Years ago I used to visit my aunt and uncle on the other side of town. Every time I got out of the car outside their home, my arms laden with baked goodies to have for our afternoon tea together, I would sneak a look next door and check the progress of their neighbour’s DIY (do-it-yourself) home renovation.
This particular renovation took well over 20 years and still, until today, the renovation is still unfinished.
My uncle and aunt tell me that their neighbour and his wife chose to build the house entirely themselves and in their own time.
With each new job they faced, they learned the new skill required then put it into practice. As two people who also worked full-time, their renovation only happened when they could find the spare time in evenings and on weekends. However, they were in no rush. To them it was truly a labour of love, learning and patience where it wasn’t about the end product but the journey they took together.
This got me thinking about the journey we take to for our own personalised learning and in so many ways, it’s like this home renovation.
Always under construction, in progress, never finished.
Think about it. Learning doesn’t have an end date. It’s a process and continual. It is something that shifts, changes and evolves.
Learning is life.
The more we know and learn, the more we understand. The more we understand, the more we have the wisdom to choose to make our own paths towards our particular goals whatever they may be. However, while this is happening, the world around us is also changing and what we knew to be true yesterday, doesn’t hold true for tomorrow so we again revisit, reflect and reconsider and take action accordingly.
Learning is a continual.
Why Should Workers Have DIY Learning?
Think about it. Our workplaces are changing every single day. No more can someone say that they have a job for life nor claim that what they learned at school or university many years ago still has relevance for their work. Therefore, it’s up to every worker to take charge of their own learning and acquire new knowledge and skills and become self-directed or an “independent learner”.

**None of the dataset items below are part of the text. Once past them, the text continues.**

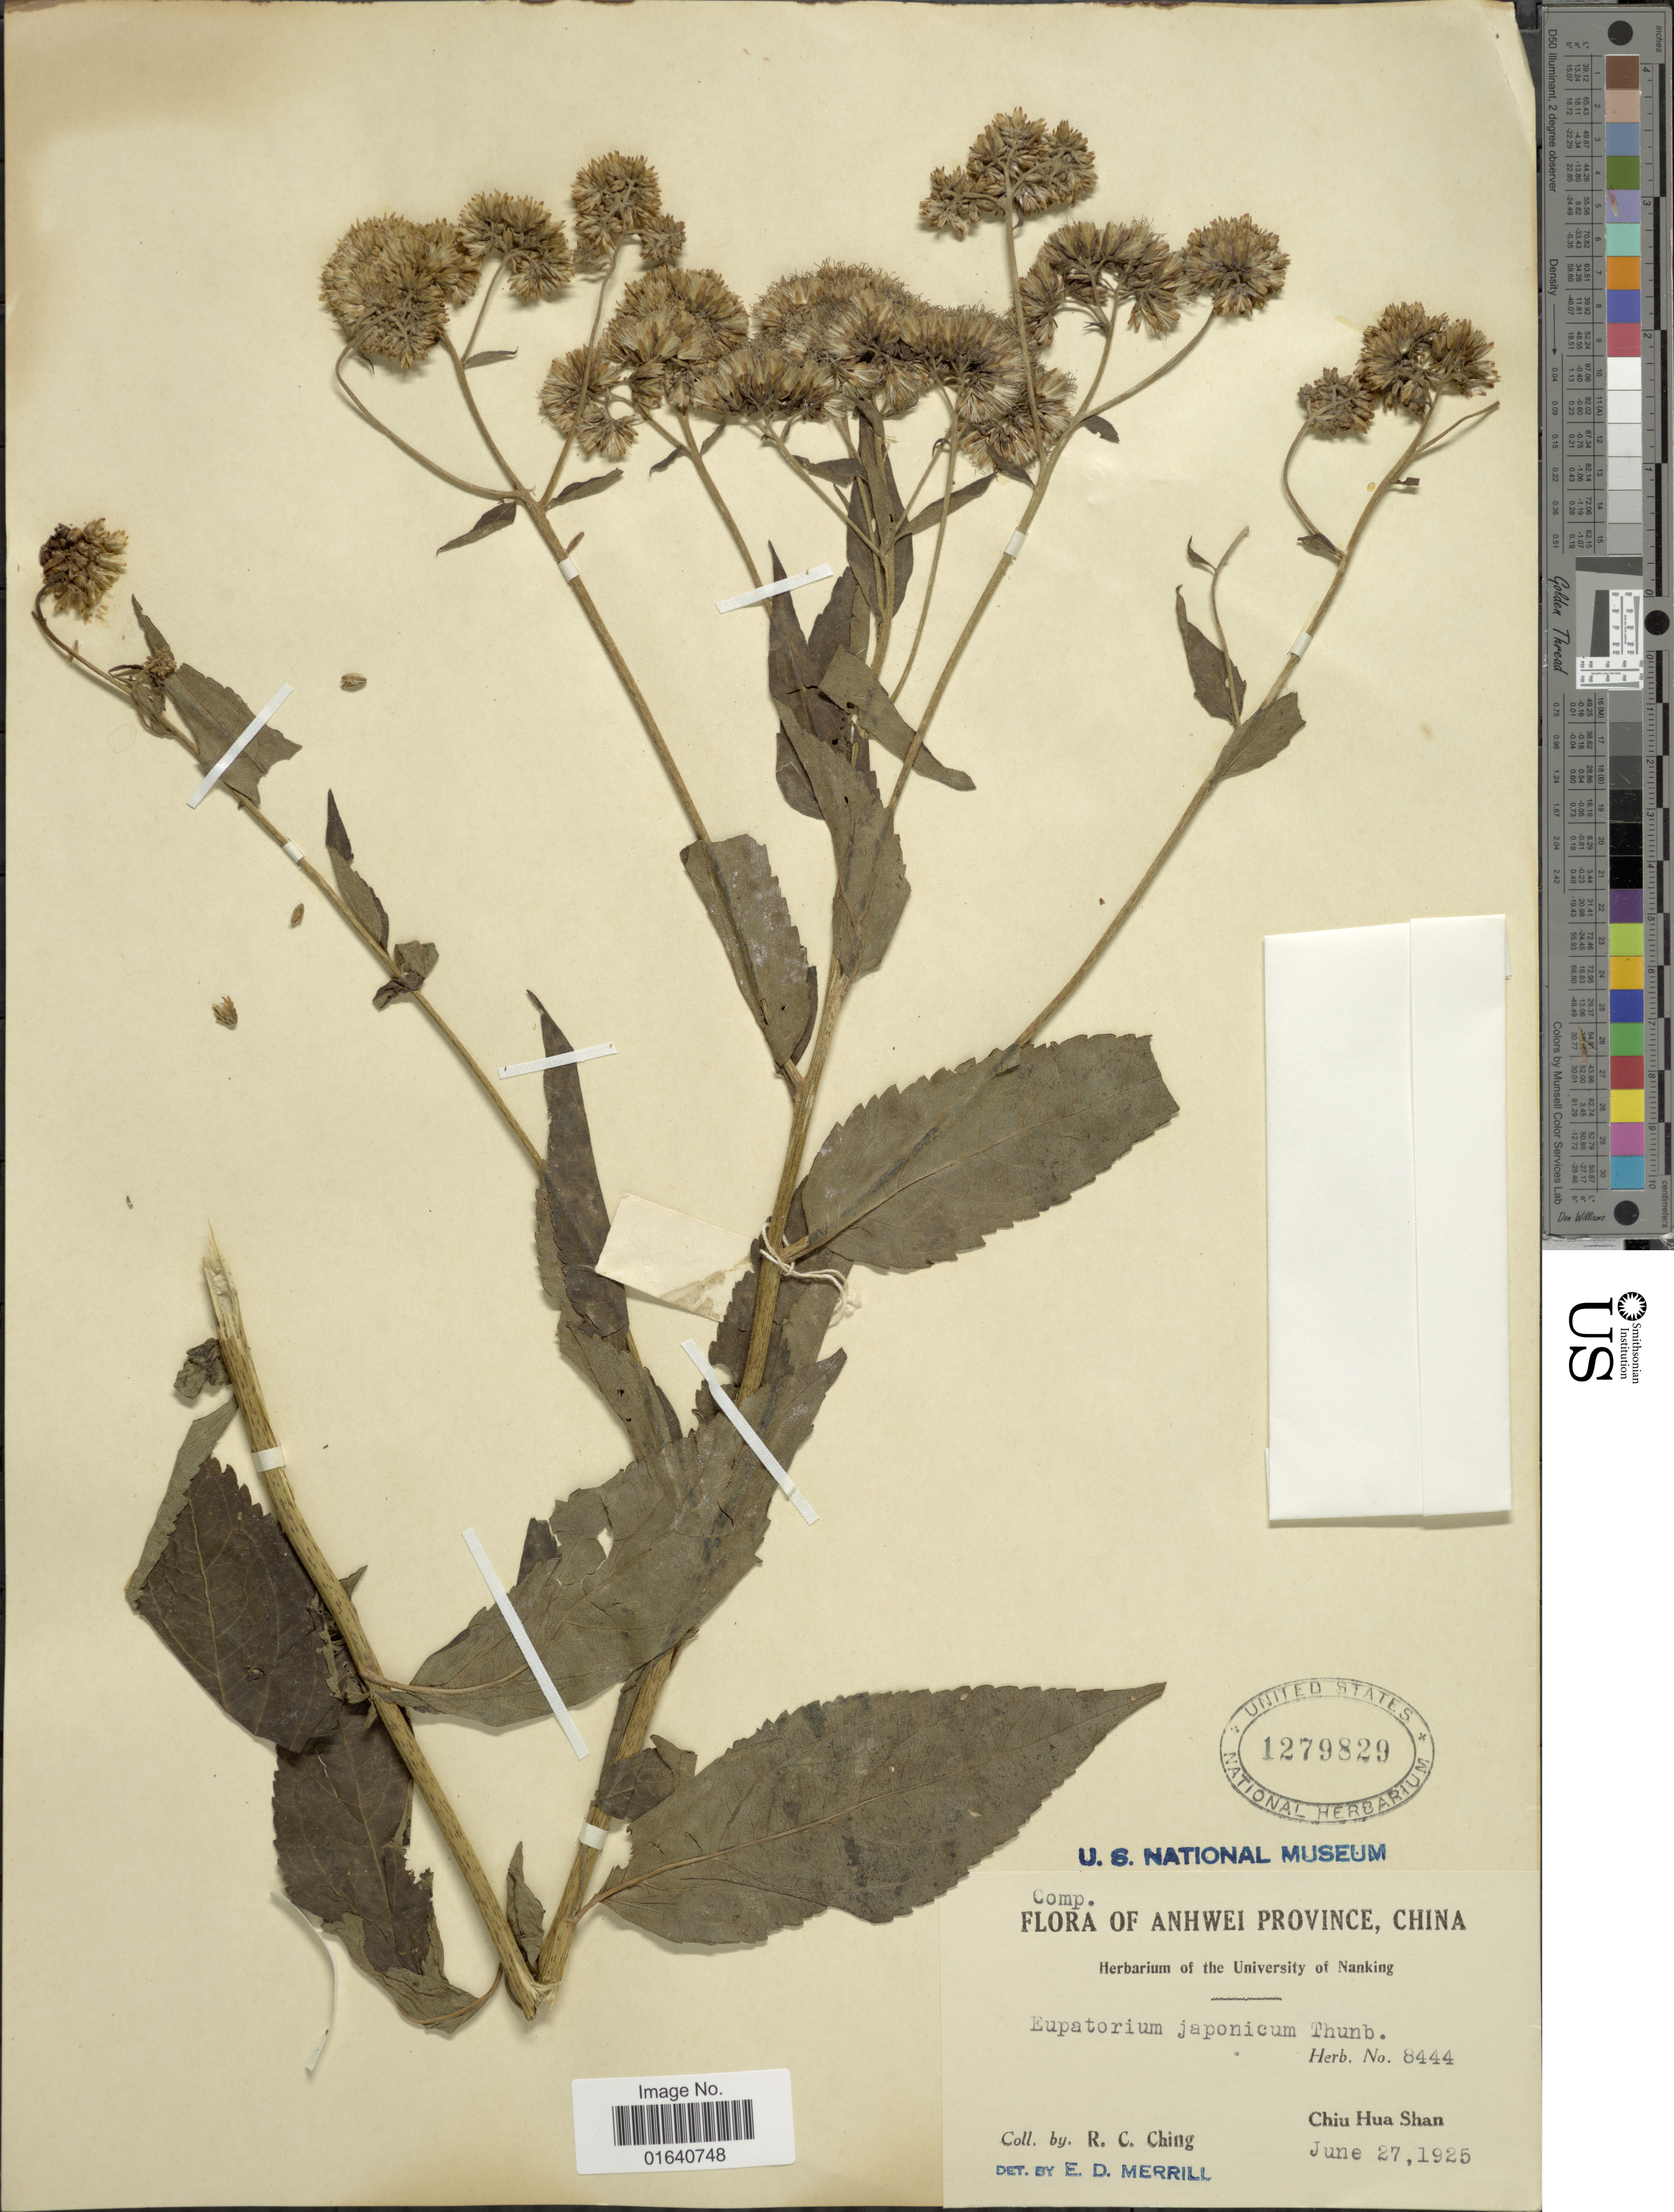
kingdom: Plantae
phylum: Tracheophyta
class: Magnoliopsida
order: Asterales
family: Asteraceae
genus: Eupatorium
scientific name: Eupatorium japonicum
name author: Thunb.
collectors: R. C. Ching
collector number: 8444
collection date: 1925-06-27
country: China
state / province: Anhui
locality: Anhwei Province, Chiu Hua Shan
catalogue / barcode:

By this I mean someone who takes the initiative, considers and creates their own learning goals, identifies the people and resources who can help achieve these and then sets about doing them all the while sharing their learning, making new networks of collaborators and friends along the way.
These people don’t rely only on organised formal education or corporate Learning and Development to tell them what this should look like. Sure, there are times and places for these but on the whole these people are the ones creating learning opportunities for themselves. They’re the ones going on a journey unsure where it will take them but at each step, they’ve come across people, content and resources that they add to their building structure which, over time, comes to reveal what it looks like.
So how about it?
What do you need “renovating” in your life and how will you set about learning more about it so that you can achieve your professional and personal goals?